"You just fly in?" he asked Luke.
Luke nodded, his jaw clenched. Luke was real easy-going, didn't let much get to him - adrenaline junkie, but when he wasn't jumping out of planes or boarding down the side of a mountain, he was pretty mellow. You could always tell when he was upset, though-he clenched his jaw, ground his teeth. When we were kids he cracked one of them, grinding so bad at night. Our father had found out, said he was going to beat his teeth out of him so he wouldn't need the dentist to remove it, and mom had thrown herself on Luke, taken the beating for him.
"Yeah, been here since last night," Luke said.
"Well, give me the details, then," Killian said. "These fucking doctors tell you anything that's going on?"
"She's still in the ICU," I said. "Overdose. Looks like Tylenol and booze."
"She doesn't even drink," Killian said.
I shook my head. "They don't think it was much booze."
"Doesn't make sense," Silas said. "The whole fucking thing doesn't make sense at all."
"What do you mean?" Killian asked.
I sighed. "Silas has a theory that something's going on here, that the asshole was murdered or some shit," I said. "He'll tell you all the fuck about it if you listen."
Killian turned toward Silas, and Silas put his hands up. "I'm not crazy," he said. "Something's going on, and now this-it doesn't make any sense she'd kill herself, not with the asshole gone now. He was her whole problem for years. She'd be happy he's gone."
"Or..." I said. "Could be like prisoners, you know?"
"What the hell are you talking about, prisoners?" Luke asked.
"You know, like when prisoners are released after years in prison," I said. "Kill themselves when they finally get out. Can't deal with it."
"Where the hell did you hear about that?" Luke asked.
"It was in that movie, the prison one -"
"Shawshank," Killian said.
"Exactly."
Silas rolled his eyes. "He's going to say my theories are bullshit and crazy, but he's giving you theories that come out of the movies." He paused, his gaze on the television on the other side of the room. "Isn't that - the screen says River Andrews. Is that your girl?"
I looked up at the TV, to see her face. River Andrews, sitting across from one of those talk show hosts whose name I couldn't remember, one of those women famous for making celebrities cry, doing real heart-to-heart crap.
"Hey," Silas walked over to one of the nurses in the reception area. "You got a remote for the TV? Turn it up right quick, will you?"
She looked at him, then at the television, and raised her eyebrows. "Oh yeah," she said, clicking with the remote. "That's that chick that was here in West Bend, isn't it?"
I heard the interview amplified, River's voice louder in the room, and despite everything in me telling me to turn away, to not pay attention to what was on the screen, that I didn't want to hear what was coming out of her mouth, I walked over to the television and listened.
Everything else, the hospital noise, my brothers talking, giving each other shit, faded into the background.
"River Andrews," the host smiled, her expression welcoming, disarming. Like someone's grandmother.

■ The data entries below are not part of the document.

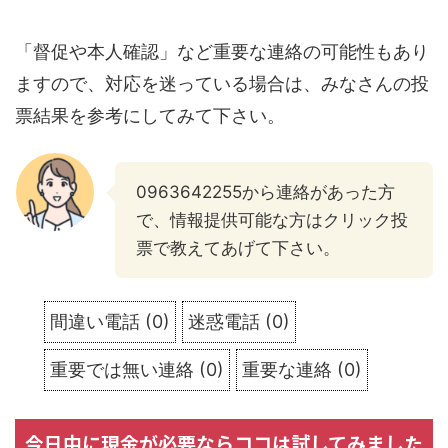
「督促や本人確認」など重要な連絡の可能性もあり
ますので、対応を迷っている場合は、みなさんの投
票結果を参考にしてみて下さい。
0963642255から連絡があった方
で、情報提供可能な方はクリック投
票で教えてあげて下さい。
間違い電話
(
0
)
迷惑電話
(
0
)
重要では無い連絡
(
0
)
重要な連絡
(
0
)
今日中に現金が必要ならココは試してみました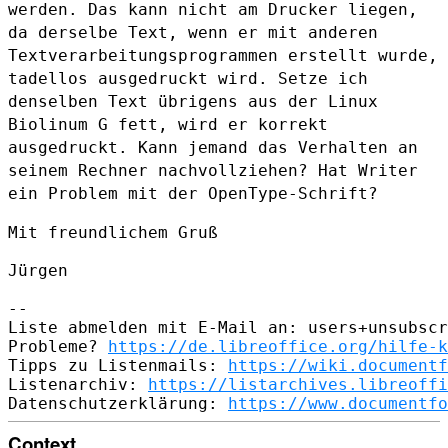
werden. Das kann nicht am Drucker liegen,
da
derselbe Text, wenn er mit anderen
Textverarbeitungsprogrammen erstellt
wurde,
tadellos ausgedruckt wird. Setze ich
denselben Text übrigens aus
der Linux
Biolinum G fett, wird er korrekt
ausgedruckt. Kann jemand das
Verhalten an
seinem Rechner nachvollziehen? Hat Writer
ein Problem mit
der OpenType-Schrift?
Mit freundlichem Gruß

Jürgen

--

Liste abmelden mit E-Mail an: users+unsubscr
Probleme? 
https://de.libreoffice.org/hilfe-k
Tipps zu Listenmails: 
https://wiki.documentf
Listenarchiv: 
https://listarchives.libreoffi
Datenschutzerklärung: 
https://www.documentfo
Context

She leaned forward. "You must have been through a rollercoaster of emotions over the past month, betrayed by your fiancé, running to Colorado..." Her voice trailed off.
River nodded. "Well, Deborah," she said. "It was a life-altering moment, walking in on Viper and my sister."

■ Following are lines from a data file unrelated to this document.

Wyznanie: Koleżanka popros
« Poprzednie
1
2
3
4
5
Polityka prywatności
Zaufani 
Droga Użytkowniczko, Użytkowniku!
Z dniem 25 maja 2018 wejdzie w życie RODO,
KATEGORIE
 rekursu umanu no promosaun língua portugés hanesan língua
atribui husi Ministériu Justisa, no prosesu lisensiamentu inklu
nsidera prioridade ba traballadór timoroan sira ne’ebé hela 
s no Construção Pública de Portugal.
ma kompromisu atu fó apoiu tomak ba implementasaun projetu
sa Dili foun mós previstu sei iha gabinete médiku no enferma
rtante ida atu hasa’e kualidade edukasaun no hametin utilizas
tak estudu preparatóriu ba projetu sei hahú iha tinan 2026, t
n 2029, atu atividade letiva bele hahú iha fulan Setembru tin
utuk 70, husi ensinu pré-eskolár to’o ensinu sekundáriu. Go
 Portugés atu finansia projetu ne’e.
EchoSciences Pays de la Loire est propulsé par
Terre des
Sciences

I felt sick. I wanted to turn away, hearing her talk about how she was torn up by her fiancé's cheating. I didn't need to hear about that shit.
Why torture myself?
I heard River speak again, a response to a question I'd missed. Then the interviewer.
"It had to be crushing," Deborah said. "Walking in on the two of them, together, and then learning about their engagement. Discovering that Viper had been unfaithful for quite some time."

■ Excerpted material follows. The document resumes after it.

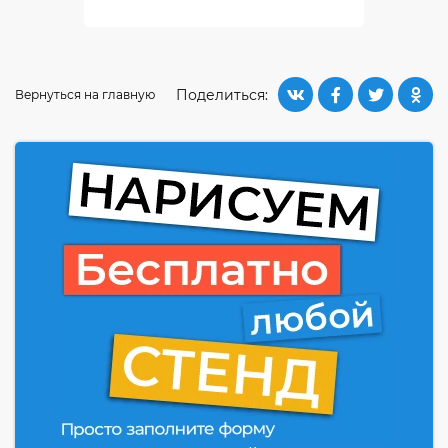
Поделиться:
Вернуться на главную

River shook her head. "I wish them all the best in the world," she said. "I truly hope they find happiness together."
The host shook her head, and made a face. "You sound too calm right now, River," she said, baiting her. "Your mother has plans to release her account of your childhood, your life."
River exhaled, and now I saw the pain in her eyes. "And it will be my mother's account, not mine," she said. "None of it is mine."
I felt a pang of empathy for her, knowing her relationship with her mother. I knew that learning her mother was writing a book about her would hurt her.
"But surely you must have some feelings about all of this, River," she said. "No one is this calm about all of this."
"Shit," Silas said. "She was at the bar that day."
"What are you talking about?" I asked. "Shut up. I'm trying to hear this."
River smiled. "A good friend once told me that none of these things are the ones that are important in life. They're minor."
She was talking about me. I was the friend.
I wasn't sure if I was pleased that what I'd said mattered, or disappointed that she called me a friend.